We hear a lot about refugees fleeing violence and poverty in war-torn countries. They swarm across borders in caravans, we’re warned, or sneak in by stealth. Most of us understand that these people are seeking a better life, or a chance to survive at all. But that doesn’t necessarily mean we can imagine the kind of desperation that would drive anyone to leave behind everything they know and risk so much for such an uncertain fate.
It’s a situation Lebanese filmmaker Nadine Labaki addresses in Capernaum. Nominated for this year’s Foreign Language Oscar, it’s the often harrowing, deeply engrossing tale of a 12-year-old boy struggling to navigate the world the grown-ups have made—indifferent, at best, and carelessly brutal—in the refugee-haunted slums of Beirut. In Capernaum (the word loosely translates as “chaos”), Labaki puts a strikingly human face on a shadow existence so untenable that the dream of escape is the only possible response.

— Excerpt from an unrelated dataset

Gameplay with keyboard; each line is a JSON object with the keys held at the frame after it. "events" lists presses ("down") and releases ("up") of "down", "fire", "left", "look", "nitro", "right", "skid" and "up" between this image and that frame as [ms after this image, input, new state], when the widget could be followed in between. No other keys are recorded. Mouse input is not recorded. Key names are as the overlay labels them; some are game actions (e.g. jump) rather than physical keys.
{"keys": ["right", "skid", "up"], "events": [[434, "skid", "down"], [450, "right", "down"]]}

Zain (the remarkable young Zain Al Rafeea) is the eldest child in a family of Syrian refugees who occupy a crumbling Beirut tenement. His short-fused father and volatile mother (Kawsar Al Haddad) are likely to smack him at any moment, and he has too many younger siblings to count. When his parents sell his 11-year-old sister into marriage (kicking and screaming all the way), and Zain can’t protect her, he heads out on his own.
Scavenging food and sleeping in a Ferris Wheel car at an amusement park, he’s noticed by Rahil (Yordanos Shiferaw), an Ethiopian refugee who works in the kitchen at the carnival cafe. Rahil has a secret of her own: not only is she “illegal” (her work permit is forged), she has a toddler who sleeps hidden in her backpack while she works.
Rahil invites Zain home to her tiny, ramshackle lean-to, and feeds and bathes him alongside her little boy, Yonas (winsome Boluwatife Treasure Bankole, whose gleeful good cheer and eager curiosity delight viewers throughout the film). Rahil strikes a bargain with Zain to provide him food and shelter if he will stay home and mind little Yonas during the day while she is at work.
Within this framework of plot, Labaki paints a broader portrait of the perilous lives of undocumented immigrants on foreign soil. Rahil and the other African women who clean and scrub around the amusement park are wholly dependent on the surly tough guy in the marketplace who forges their work permits for them. They live in fear of being herded up and caged, en masse, like animals. A Syrian girl Zain meets in the marketplace (she’s peddling a handmade wreath, he’s trying to sell a couple of Rahil’s meager pots to feed the baby) infects him with her fantasy of Sweden—a Utopia where everyone lives in a house, breathes fresh air and has plenty of food to eat.
In young Al Rafeea, a real-life Syrian transplant and first-time actor found on the streets of Beirut, Labaki has found the perfect vessel to express her views on the refugee experience. His Zain is aggressive and foul-mouthed, like his father, but quick-witted and resourceful, too. He rigs up a mirror outside Rahil’s window so he and Yonas can watch cartoons from the neighbor’s TV—then makes up scatological dialogue to fit the images.
But Zain also has the capacity to care deeply about others, and develop an unshakable sense of loyalty to them. He shows far more responsibility and initiative in caring for little Yonas than his own parents ever showed toward him—especially after Rahil disappears. It’s the plight of children like Zain, thrust into a baffling world through no fault of their own, that Labaki strives to illuminate. And it’s Zain’s response to that world—first, in a courtroom, on trial for a violent crime, then in a stark manifesto he calls in to a local radio show—that gives Labaki’s film its urgency and power.
CAPERNAUM
*** (out of four)
With Zain Al Rafeea, Yordanos Shiferaw and Kawsar Al Haddad. Written and directed by Nadine Labaki. A Sony Classics release. Rated R. 126 minutes. In Arabic and Amharic, with English subtitles.